Directions: From the records below, take each line where the string "text" shows up and copy it.

Supplied information:
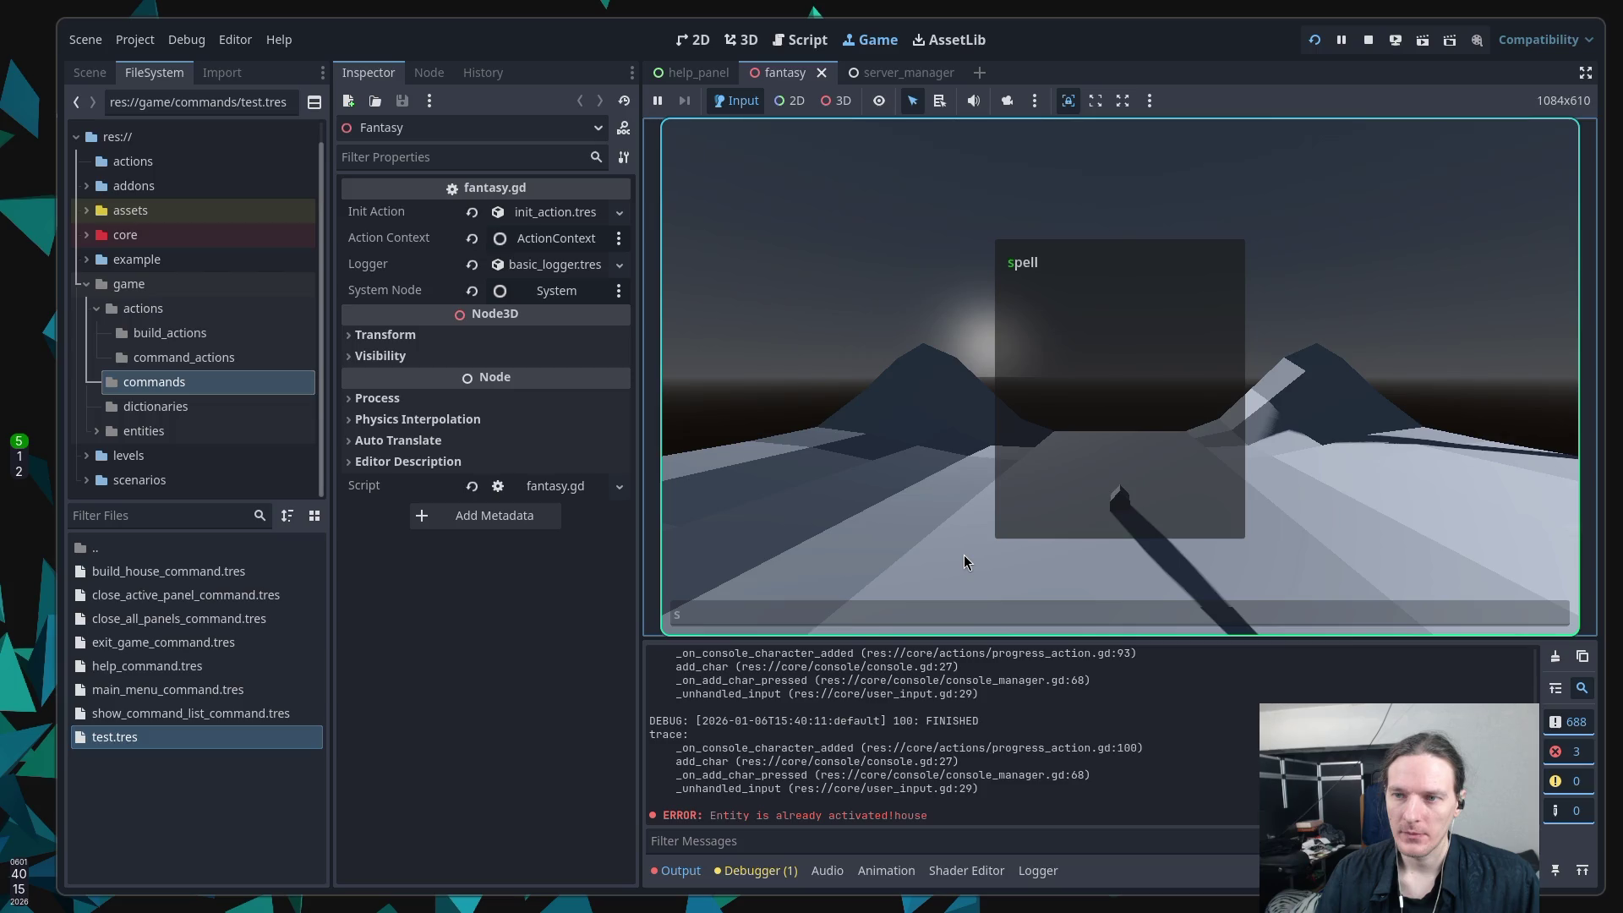
text(spell)
key(Return)
text(summon)
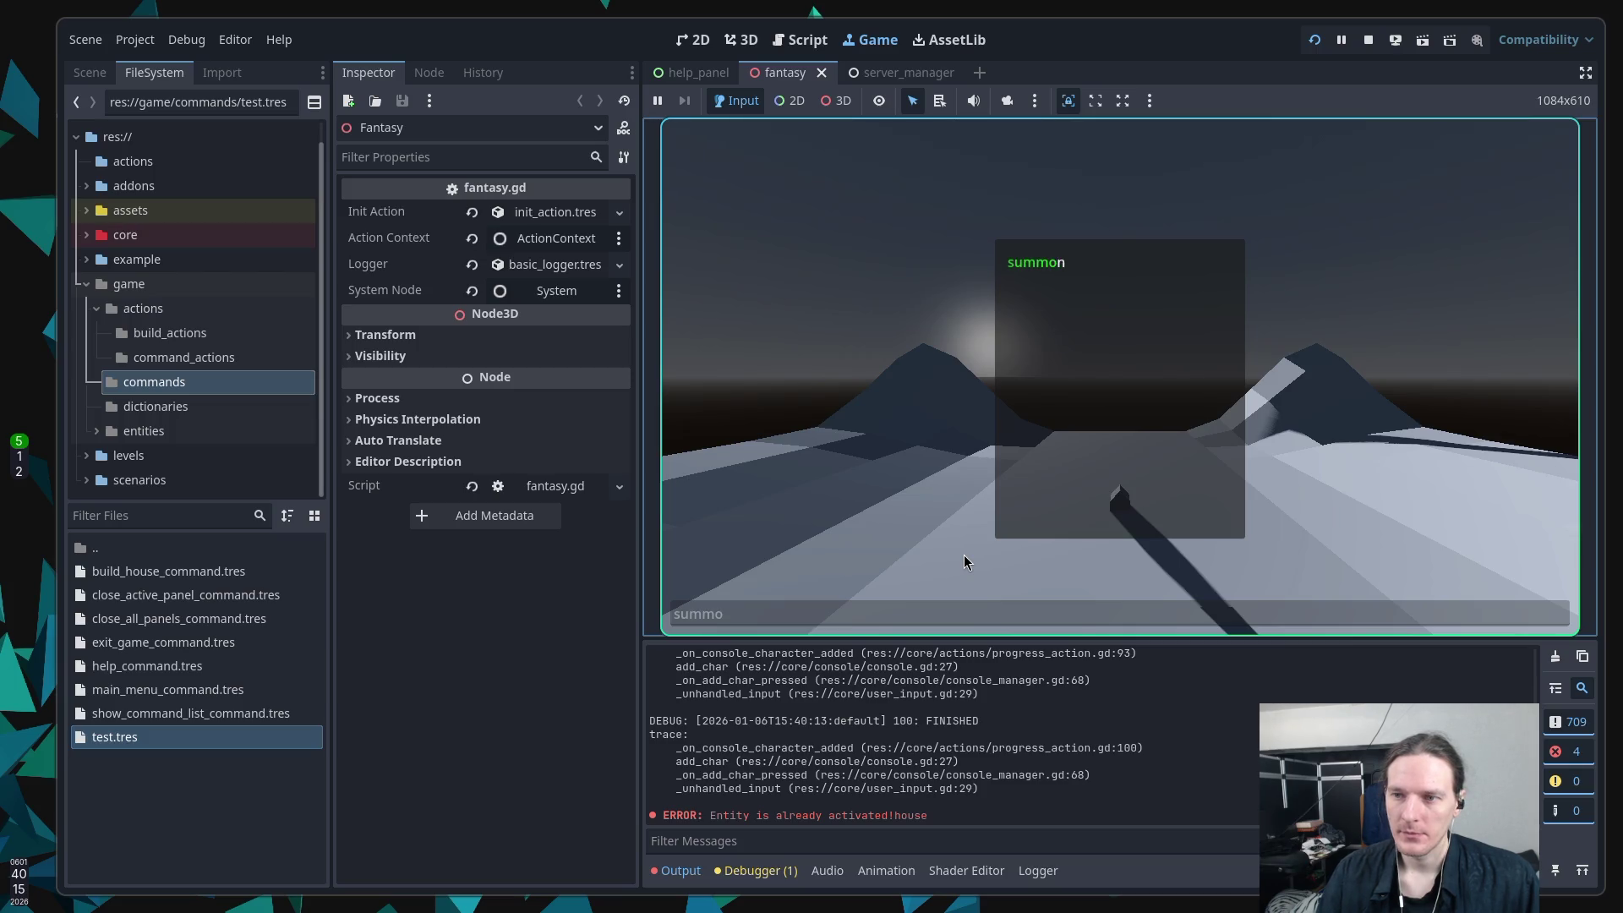
key(Return)
text(flame)
key(Return)
text(me)
key(Return)
text(shado)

Response to the exercise:
text(spell)
text(summon)
text(flame)
text(me)
text(shado)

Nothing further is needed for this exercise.